When two formats have equal votes after 8 samples, the more structured format wins:

  1. JSON / JSONL (highest priority)
  2. Logfmt
  3. Key-Value pairs
  4. Syslog BSD / Syslog IETF / CLF
  5. Unstructured (lowest priority)

Performance

tailx is built for speed. The entire processing pipeline – parsing, template extraction, grouping, anomaly detection, correlation – runs in the per-event hot path with zero heap allocation after initialization.

Throughput

MetricValue
End-to-end throughput69,000 events/sec (single core)
Measured on47,000 mixed-format lines in 3.1s
Full pipelineparse + Drain + group + trace + anomaly + correlation

This is not a synthetic benchmark. It is measured throughput on real production log data through the complete 12-stage pipeline.

Binary size

Build modeSize
ReleaseSmall (stripped)144 KB
ReleaseSafe3.1 MB

The 144 KB ReleaseSmall binary fits in L2 cache on most modern CPUs. It contains zero external dependencies – no PCRE, no libc (where avoidable), no vendored C code.

Startup time

Cold start is under 1 millisecond. There is no runtime to initialize, no JIT to warm up, no garbage collector to configure. The first event is processed within microseconds of launch.

Memory

Event storage

StructureMemoryNotes
Event struct256 bytesFixed size, cache-line friendly
EventRing (default)16 MB65,536 events x 256 bytes
ArenaPool64 MB max16 arenas x 4 MB, generation-tagged

The EventRing uses power-of-2 capacity for bitwise modulo indexing (index & (capacity - 1) instead of index % capacity). This eliminates a division instruction in the per-event hot path.

Statistical engine

StructureMemory
CountMinSketch< 64 KiB
HyperLogLog16 KiB (exactly 16,384 registers)
TDigest~4 KiB (256 centroids)
EWMA (x2)96 bytes
StreamingStats (x2)64 bytes
TimeWindow< 32 KiB
Total< 1 MiB

Pattern grouping

StructureMemoryNotes
GroupTablescales with unique templatestypically 1-5 MiB
DrainTree4,096 cluster slotsfixed allocation

Anomaly detection

StructureMemory
RateDetector~200 bytes
CusumDetector~200 bytes
SignalAggregator (128 slots)~32 KiB

Trace reconstruction

StructureMemory
TraceStore active (256 traces)~512 KiB
TraceStore finalized (512 traces)~1 MiB

Correlation

StructureMemory
TemporalProximity (256 signals)~64 KiB

Allocation strategy

tailx uses three allocation strategies:

  1. Arena allocation for event data (messages, fields, strings).

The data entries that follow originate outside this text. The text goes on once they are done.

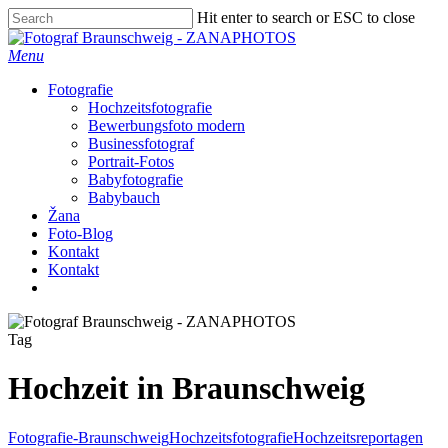
Skip
Hit enter to search or ESC to close
to
Close
main
Search
Menu
content
Fotografie
Hochzeitsfotografie
Bewerbungsfoto modern
Businessfotograf
Portrait-Fotos
Babyfotografie
Babybauch
Žana
Foto-Blog
Kontakt
Kontakt
facebook
instagram
Tag
Hochzeit in Braunschweig
Fotografie-Braunschweig
Hochzeitsfotografie
Hochzeitsreportagen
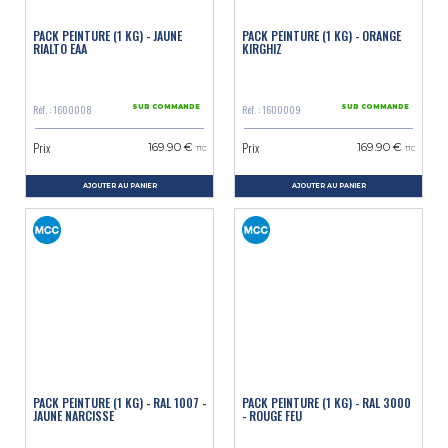
PACK PEINTURE (1 KG) - JAUNE
PACK PEINTURE (1 KG) - ORANGE
RIALTO EAA
KIRGHIZ
Réf. : 1600008
Réf. : 1600009
SUR COMMANDE
SUR COMMANDE
Prix
Prix
169.90 €
169.90 €
TTC
TTC
AJOUTER AU PANIER
AJOUTER AU PANIER
PACK PEINTURE (1 KG) - RAL 1007 -
PACK PEINTURE (1 KG) - RAL 3000
JAUNE NARCISSE
- ROUGE FEU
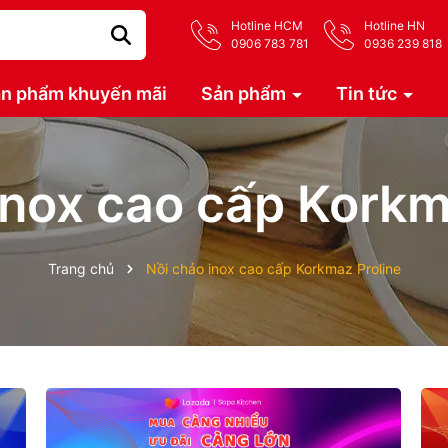
Hotline HCM
Hotline HN
0906 783 781
0936 239 818
n phẩm khuyến mãi
Sản phẩm
Tin tức
inox cao cấp Korkm
Trang chủ
Nồi chảo inox cao cấp Korkmaz Proline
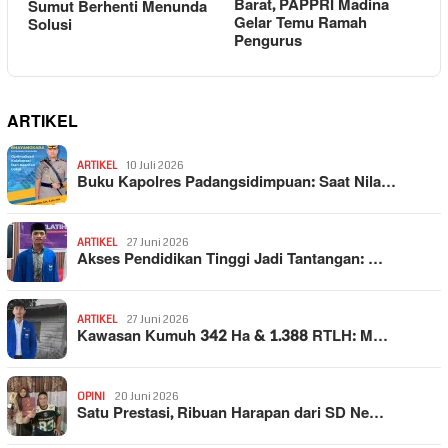
Barat, PAPPRI Madina
Sumut Berhenti Menunda
Gelar Temu Ramah
Solusi
Pengurus
ARTIKEL
ARTIKEL
10 Juli 2026
Buku Kapolres Padangsidimpuan: Saat Nila…
ARTIKEL
27 Juni 2026
Akses Pendidikan Tinggi Jadi Tantangan: …
ARTIKEL
27 Juni 2026
Kawasan Kumuh 342 Ha & 1.388 RTLH: M…
OPINI
20 Juni 2026
Satu Prestasi, Ribuan Harapan dari SD Ne…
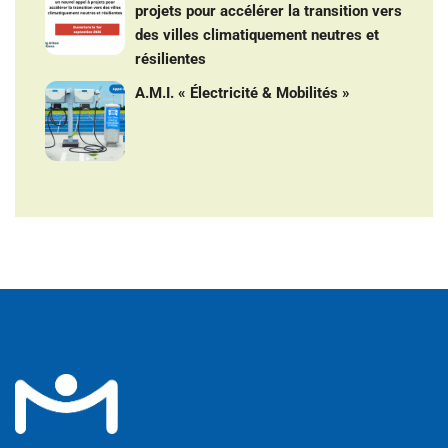
projets pour accélérer la transition vers
des villes climatiquement neutres et
résilientes
A.M.I. « Électricité & Mobilités »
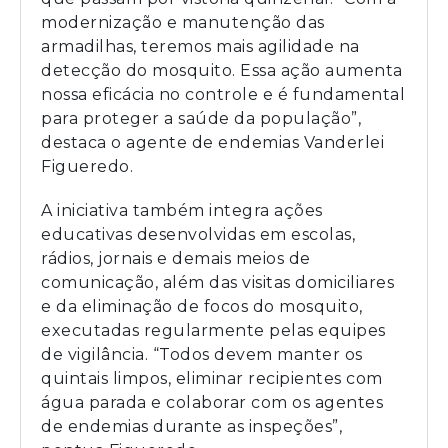
modernização e manutenção das
armadilhas, teremos mais agilidade na
detecção do mosquito. Essa ação aumenta
nossa eficácia no controle e é fundamental
para proteger a saúde da população”,
destaca o agente de endemias Vanderlei
Figueredo.
A iniciativa também integra ações
educativas desenvolvidas em escolas,
rádios, jornais e demais meios de
comunicação, além das visitas domiciliares
e da eliminação de focos do mosquito,
executadas regularmente pelas equipes
de vigilância. “Todos devem manter os
quintais limpos, eliminar recipientes com
água parada e colaborar com os agentes
de endemias durante as inspeções”,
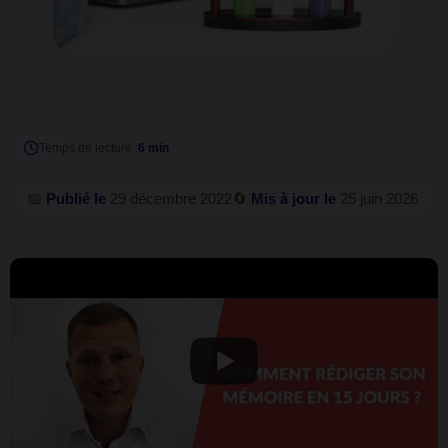
Temps de lecture :
6 min
📅
Publié le
29 décembre 2022
🔄
Mis à jour le
25 juin 2026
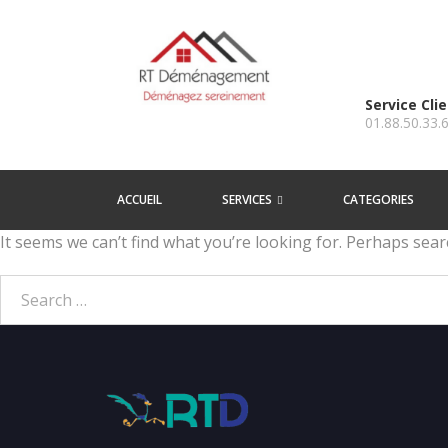
Service Cli
01.88.50.33.
ACCUEIL
SERVICES
CATEGORIES
It seems we can’t find what you’re looking for. Perhaps sear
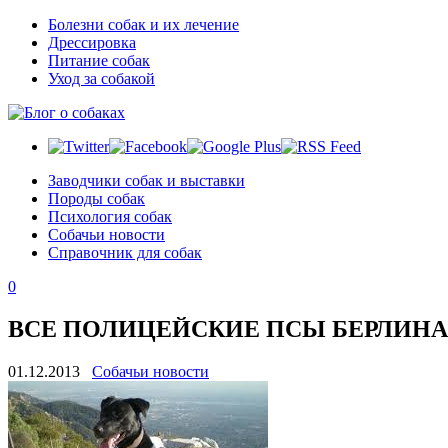
Болезни собак и их лечение
Дрессировка
Питание собак
Уход за собакой
Заводчики собак и выставки
Породы собак
Психология собак
Собачьи новости
Справочник для собак
0
ВСЕ ПОЛИЦЕЙСКИЕ ПСЫ БЕРЛИНА
01.12.2013
Собачьи новости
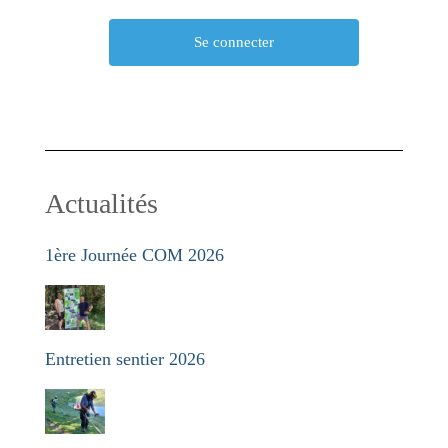
Actualités
1ère Journée COM 2026
Entretien sentier 2026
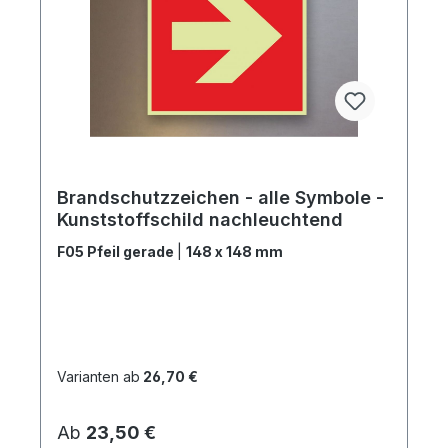
Brandschutzzeichen - alle Symbole -
Kunststoffschild nachleuchtend
F05 Pfeil gerade
|
148 x 148 mm
Varianten ab
26,70 €
Regulärer Preis:
Ab
23,50 €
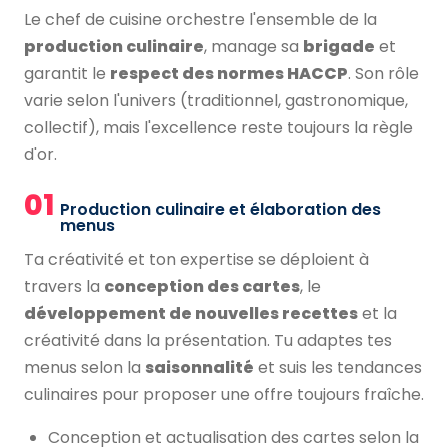
Le chef de cuisine orchestre l'ensemble de la
production culinaire
, manage sa
brigade
et
garantit le
respect des normes HACCP
. Son rôle
varie selon l'univers (traditionnel, gastronomique,
collectif), mais l'excellence reste toujours la règle
d'or.
01
Production culinaire et élaboration des
menus
Ta créativité et ton expertise se déploient à
travers la
conception des cartes
, le
développement de nouvelles recettes
et la
créativité dans la présentation. Tu adaptes tes
menus selon la
saisonnalité
et suis les tendances
culinaires pour proposer une offre toujours fraîche.
Conception et actualisation des cartes selon la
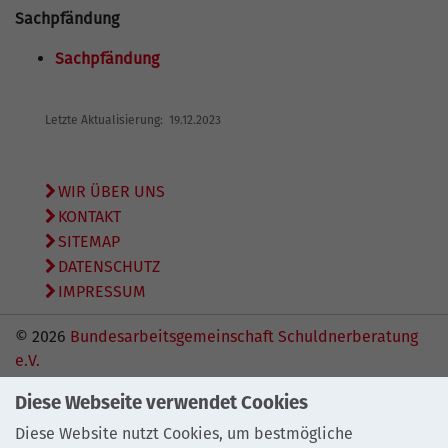
Sachpfändung
Sachpfändung
Letzte Aktualisierung: 19.12.2023
WIR ÜBER UNS
KONTAKT
SITEMAP
DATENSCHUTZ
IMPRESSUM
© 2026
Bundesarbeitsgemeinschaft Schuldnerberatung
e.V.
Diese Webseite verwendet Cookies
Diese Website nutzt Cookies, um bestmögliche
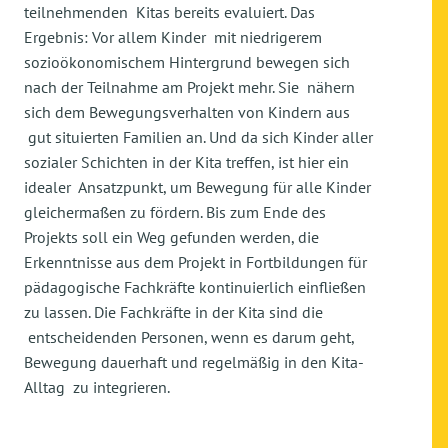
teilnehmenden Kitas bereits evaluiert. Das
Ergebnis: Vor allem Kinder mit niedrigerem
sozioökonomischem Hintergrund bewegen sich
nach der Teilnahme am Projekt mehr. Sie nähern
sich dem Bewegungsverhalten von Kindern aus
gut situierten Familien an. Und da sich Kinder aller
sozialer Schichten in der Kita treffen, ist hier ein
idealer Ansatzpunkt, um Bewegung für alle Kinder
gleichermaßen zu fördern. Bis zum Ende des
Projekts soll ein Weg gefunden werden, die
Erkenntnisse aus dem Projekt in Fortbildungen für
pädagogische Fachkräfte kontinuierlich einfließen
zu lassen. Die Fachkräfte in der Kita sind die
entscheidenden Personen, wenn es darum geht,
Bewegung dauerhaft und regelmäßig in den Kita-
Alltag zu integrieren.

Generation-tagged arenas allow bulk free on window expiry. Zero per-event free calls.

  2. General-purpose allocation for long-lived singletons (EventRing, DrainTree, GroupTable, TraceStore). Allocated once at startup, freed at shutdown.

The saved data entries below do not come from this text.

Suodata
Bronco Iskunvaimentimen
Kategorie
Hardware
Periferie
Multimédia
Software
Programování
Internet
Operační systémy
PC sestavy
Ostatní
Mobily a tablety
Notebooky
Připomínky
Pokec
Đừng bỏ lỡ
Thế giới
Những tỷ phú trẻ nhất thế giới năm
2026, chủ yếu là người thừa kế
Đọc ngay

  3. Stack allocation for small fixed-size buffers (< 4 KiB). No heap involvement.

After initialization, the per-event hot path performs zero heap allocations. All event data is copied into the current arena, which is a bump allocator (pointer increment only).

Per-operation targets

OperationTargetAchieved
Event struct size256 bytes256 bytes
EventRing push+get1M events correctTested
Drain template extraction0.5 us/lineOn target
Filter evaluation (3 predicates)100 ns/eventOn target
Group classify (hash lookup)O(1)O(1)
Anomaly detector tick10 ms/tick< 1 ms
Correlation engine tick10 ms/tick< 1 ms

What makes it fast

  1. No GC, no runtime: Zig compiles to native code with no runtime overhead. No stop-the-world pauses.

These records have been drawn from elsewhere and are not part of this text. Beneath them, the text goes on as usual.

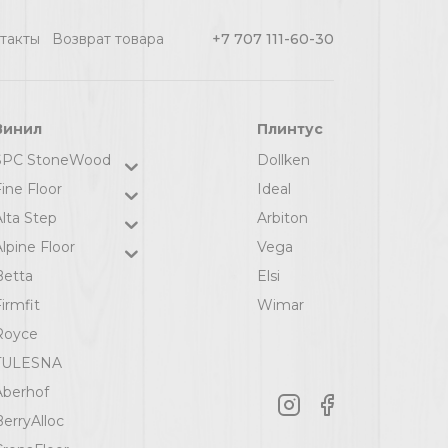
такты
Возврат товара
+7 707 111-60-30
Винил
Плинтус
SPC StoneWood
Dollken
ine Floor
Ideal
Alta Step
Arbiton
lpine Floor
Vega
Betta
Elsi
irmfit
Wimar
Royce
TULESNA
Aberhof
BerryAlloc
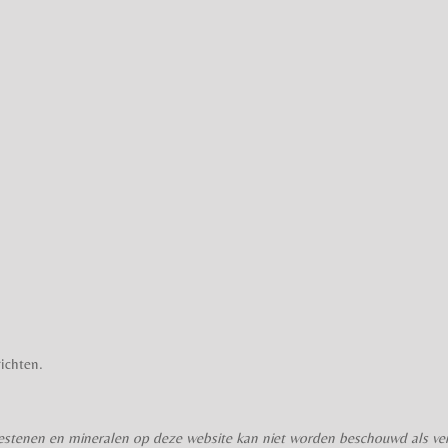
ichten.
stenen en mineralen op deze website kan niet worden beschouwd als verv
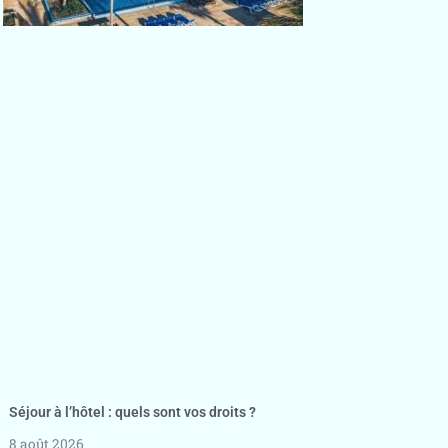
Séjour à l’hôtel : quels sont vos droits ?
8 août 2026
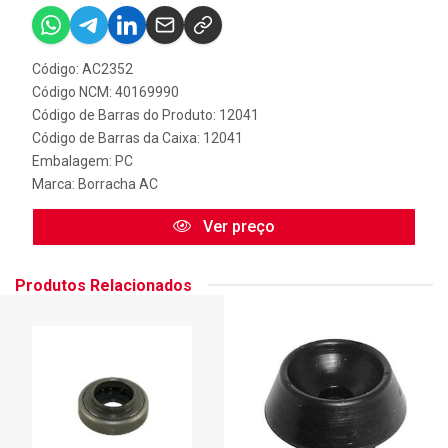
Código: AC2352
Código NCM: 40169990
Código de Barras do Produto: 12041
Código de Barras da Caixa: 12041
Embalagem: PC
Marca:
Borracha AC
Ver preço
Produtos Relacionados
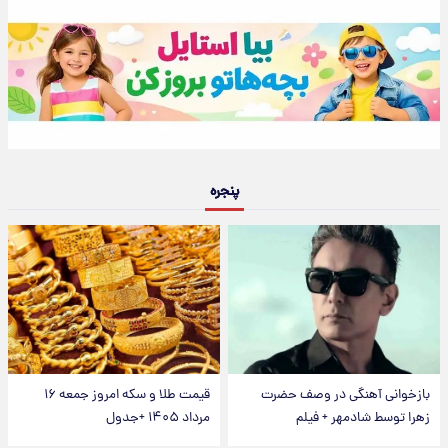
پنجره
بازخوانی آهنگی در وصف حضرت
قیمت طلا و سکه امروز جمعه ۱۶
زهرا توسط شادمهر + فیلم
مرداد ۱۴۰۵ +جدول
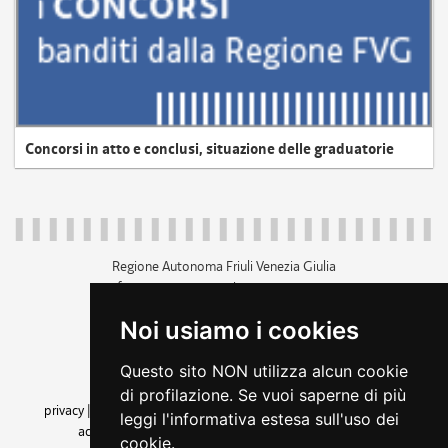
Concorsi in atto e conclusi, situazione delle graduatorie
Regione Autonoma Friuli Venezia Giulia
c.f. 80014930327; p.iva 00526040324
piazza Unità d'Italia 1 Trieste
Noi usiamo i cookies
+39 040 3771111
regione.friuliveneziagiulia@certregione.fvg.it
Questo sito NON utilizza alcun cookie
amministrazione trasparente
di profilazione. Se vuoi saperne di più
privacy
|
cookie
|
note legali
|
accessibilità
|
rss
|
dichiarazione di
leggi l'informativa estesa sull'uso dei
accessibilità
|
feedback
|
cambio preferenze cookie
cookie.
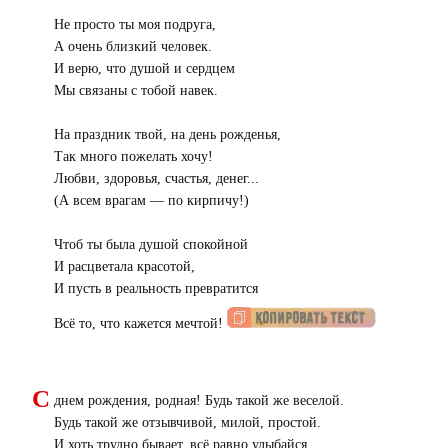
Не просто ты моя подруга,
А очень близкий человек.
И верю, что душой и сердцем
Мы связаны с тобой навек.
На праздник твой, на день рожденья,
Так много пожелать хочу!
Любви, здоровья, счастья, денег...
(
А всем врагам — по кирпичу!)
Чтоб ты была душой спокойной
И расцветала красотой,
И пусть в реальность превратится
Всё то, что кажется мечтой!
С
днем рождения, родная! Будь такой же веселой.
Будь такой же отзывчивой, милой, простой.
И хоть трудно бывает, всё равно улыбайся.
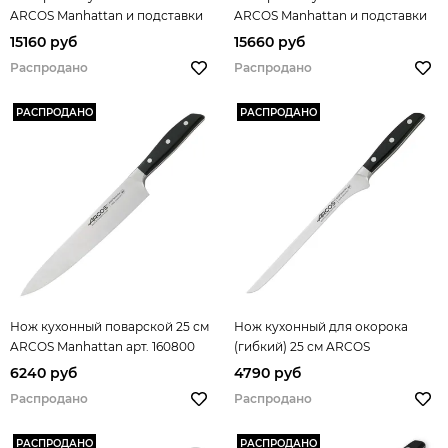
ARCOS Manhattan и подставки
ARCOS Manhattan и подставки
арт. 7940 MANHATTAN
арт. 7941 MANHATTAN
15160 руб
15660 руб
Распродано
Распродано
РАСПРОДАНО
РАСПРОДАНО
Нож кухонный поварской 25 см
Нож кухонный для окорока
ARCOS Manhattan арт. 160800
(гибкий) 25 см ARCOS
Manhattan арт. 161900
6240 руб
4790 руб
Распродано
Распродано
РАСПРОДАНО
РАСПРОДАНО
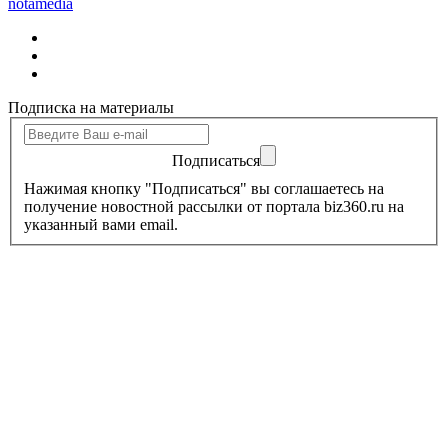
notamedia
Подписка на материалы
Подписаться
Нажимая кнопку "Подписаться" вы соглашаетесь на
получение новостной рассылки от портала biz360.ru на
указанный вами email.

  2. Arena allocation: event data is bump-allocated (pointer increment). No per-event malloc/free.

  3. Power-of-2 ring buffer: bitwise AND instead of modulo division for index wrapping.

  4. Fixed-size Event struct: 256 bytes, fits in 4 cache lines. No pointer chasing for common fields.

  5. Boyer-Moore-Horspool: substring search for --grep uses a bad-character table for O(n/m) average-case matching.

  6. FNV-1a template hash: fast, well-distributed hash for template fingerprinting.

  7. Inline everything: hot path functions are small enough for the compiler to inline. No virtual dispatch.

  8. No external dependencies: the entire binary is self-contained Zig code. No FFI overhead, no dynamic linking.